China's first lunar module has begun orbiting the Moon, 12 days after blasting off, officials have confirmed.
China denies it is competing with Japan
The satellite, named Chang'e I, slowed down as it reached lunar gravitational pull, 200km (120 miles) from the Moon.
Scientists intend to keep the probe in orbit for one year while it studies the surface and beams back images.
China's lunar mission comes just weeks after Japan launched a similar module, but officials in Beijing denied an Asian space race was under way.
Long Jiang, deputy commander of spacecraft systems of China's lunar exploration programme, said China wanted to use its space mission to work with other countries.
"We are willing to co-operate with the rest of the world to the benefit of humankind, but as to what kind of co-operation, it depends on specific circumstances," Mr Long said.
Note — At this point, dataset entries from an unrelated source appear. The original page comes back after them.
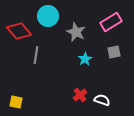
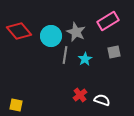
cyan circle: moved 3 px right, 20 px down
pink rectangle: moved 3 px left, 1 px up
gray line: moved 29 px right
yellow square: moved 3 px down
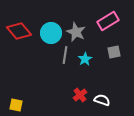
cyan circle: moved 3 px up
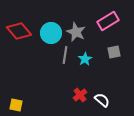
white semicircle: rotated 21 degrees clockwise
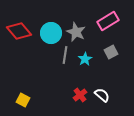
gray square: moved 3 px left; rotated 16 degrees counterclockwise
white semicircle: moved 5 px up
yellow square: moved 7 px right, 5 px up; rotated 16 degrees clockwise
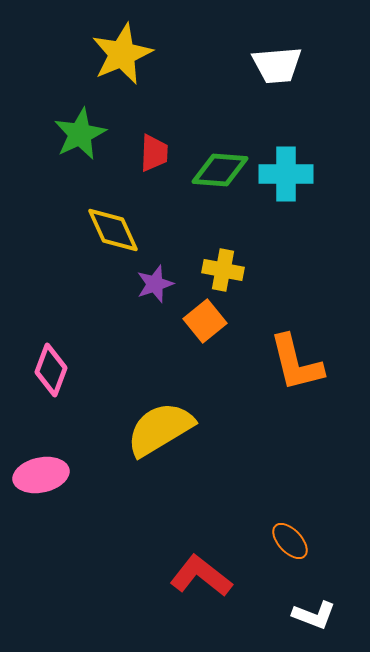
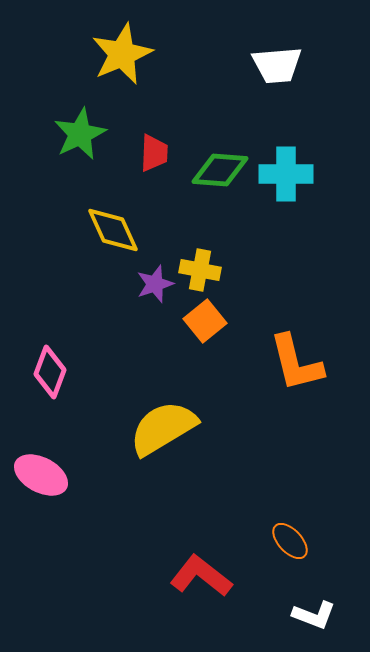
yellow cross: moved 23 px left
pink diamond: moved 1 px left, 2 px down
yellow semicircle: moved 3 px right, 1 px up
pink ellipse: rotated 40 degrees clockwise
Japan's lunar probe entered orbit in early October, and India is planning a mission for April next year.
Pace of exploration
Analysts believe China's launch, from the Xichang Centre in south-west Sichuan province, is a key step towards its aim of putting a man on the Moon by 2020.
State TV broadcast the launch of the unmanned Chang'e I, named after a Chinese goddess who flew to the Moon.
Efforts by Asian nations to advance their space programmes have gathered pace in recent years.
In 2003, China became the first Asian nation to use its own rocket to put an astronaut in space.
Four years later, Beijing triggered international concern by destroying a weather satellite as part of a weapons test.